2026-06-21 — a screencast of the parallelism thesis: the same verified kernel, one unsafe schedule the compiler refuses to build, and one safe schedule that runs ~8x faster with bit-identical results.

The hard-constraints note made a claim that sounds too good: if it compiles, it's safe to parallelize — the borrow checker's soundness condition is the same condition parallel execution needs, so the schedule is "free." This screencast is that claim, live, on real CMS NanoAODv9.

(No player? Raw cast: demo-parallel.castasciinema play demo-parallel.cast.)

One kernel, two schedules

The per-event analysis kernel is written once.
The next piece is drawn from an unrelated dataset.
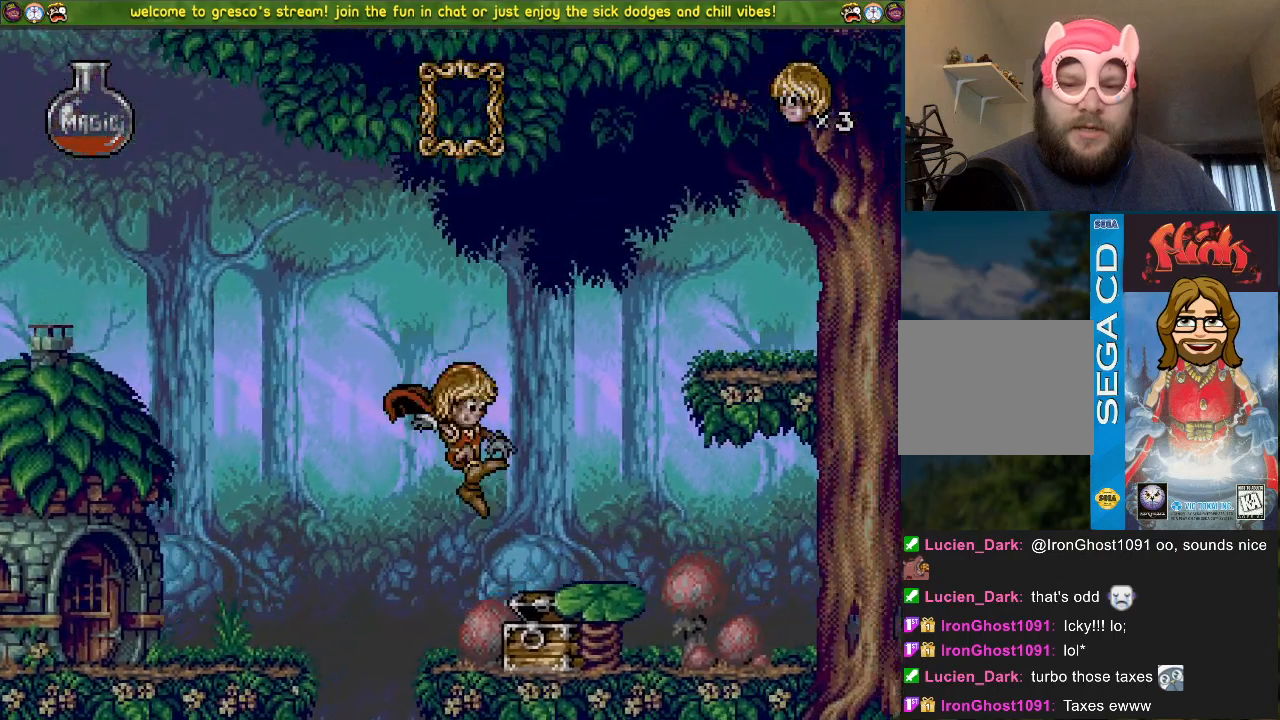
{"buttons": [], "left_stick": "center", "right_stick": "center", "events": [[50, "DPAD_DOWN", "down"], [67, "CROSS", "up"], [150, "DPAD_DOWN", "up"], [300, "DPAD_LEFT", "down"], [400, "DPAD_LEFT", "up"]]}
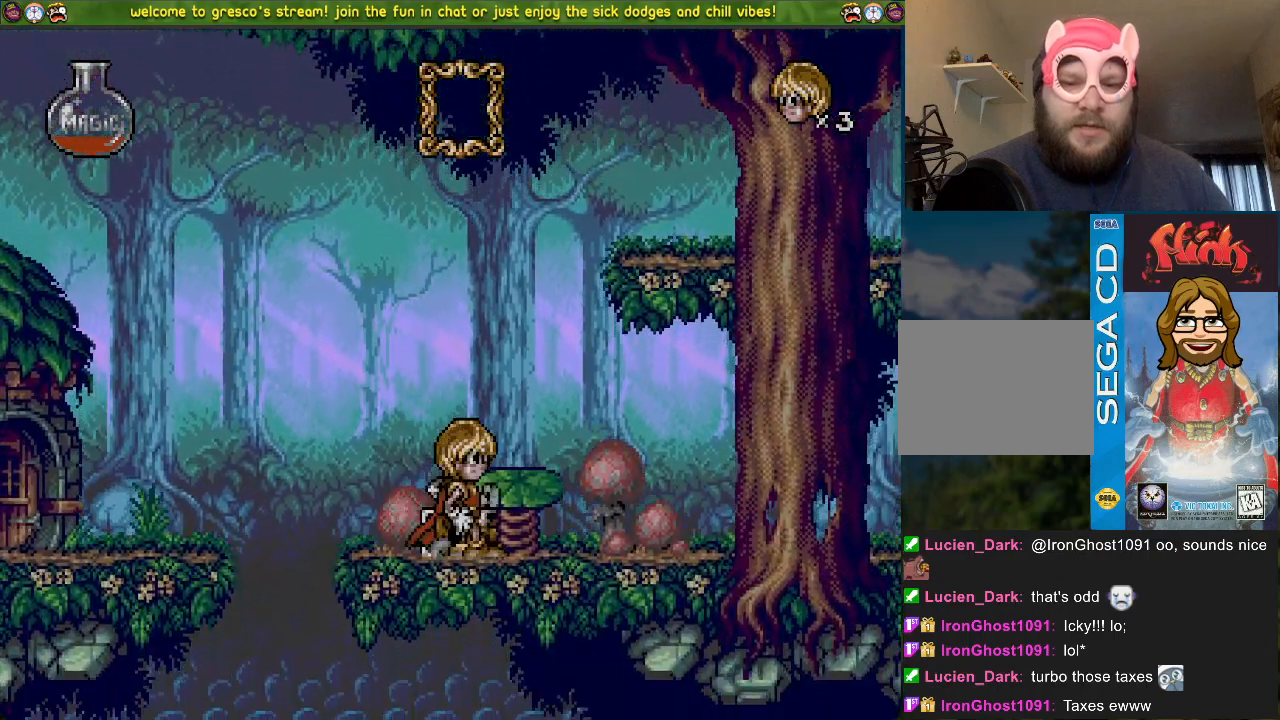
{"buttons": ["CROSS", "DPAD_LEFT"], "left_stick": "center", "right_stick": "center", "events": [[34, "CROSS", "down"], [234, "DPAD_LEFT", "down"]]}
The serial and parallel runners differ by exactly one method call:

fn collect_serial(events: &[Event])   -> Vec<Contribution> { events.iter().map(analyze_event).collect() }
fn collect_parallel(events: &[Event]) -> Vec<Contribution> { events.par_iter().map(analyze_event).collect() }

.iter().par_iter(). That this even compiles is the point: Event is Send + Sync (its columns are Arc-shared), so rayon will distribute the same analyze_event across cores. When Event shared its columns through Rc instead, this line did not compile — the compiler rejected the parallel schedule until the data was made thread-safe. The fix wasn't "add locks"; it was "satisfy the type that proves no data race exists."

The unsafe schedule doesn't compile

The screencast then tries the classic mistake — filling one shared histogram bin from every thread:

let hist = Rc::new(RefCell::new(0u64));   // one shared accumulator
(0..1_000_000).into_par_iter().for_each(|_| {
    *hist.borrow_mut() += 1;              // concurrent mutation: a data race
});

The compiler's verdict, verbatim:

$ cargo build --example _race_demo
error[E0277]: `Rc<RefCell<u64>>` cannot be shared between threads safely
  ...
  = help: the trait `Sync` is not implemented for `Rc<RefCell<u64>>`

This is the whole thesis in one error. The data race is not a flaky test or a Heisenbug found in production months later — it is a compile error, caught before the program can run even once. In C++ this compiles and races; in Python the GIL hides it and forbids the speedup outright.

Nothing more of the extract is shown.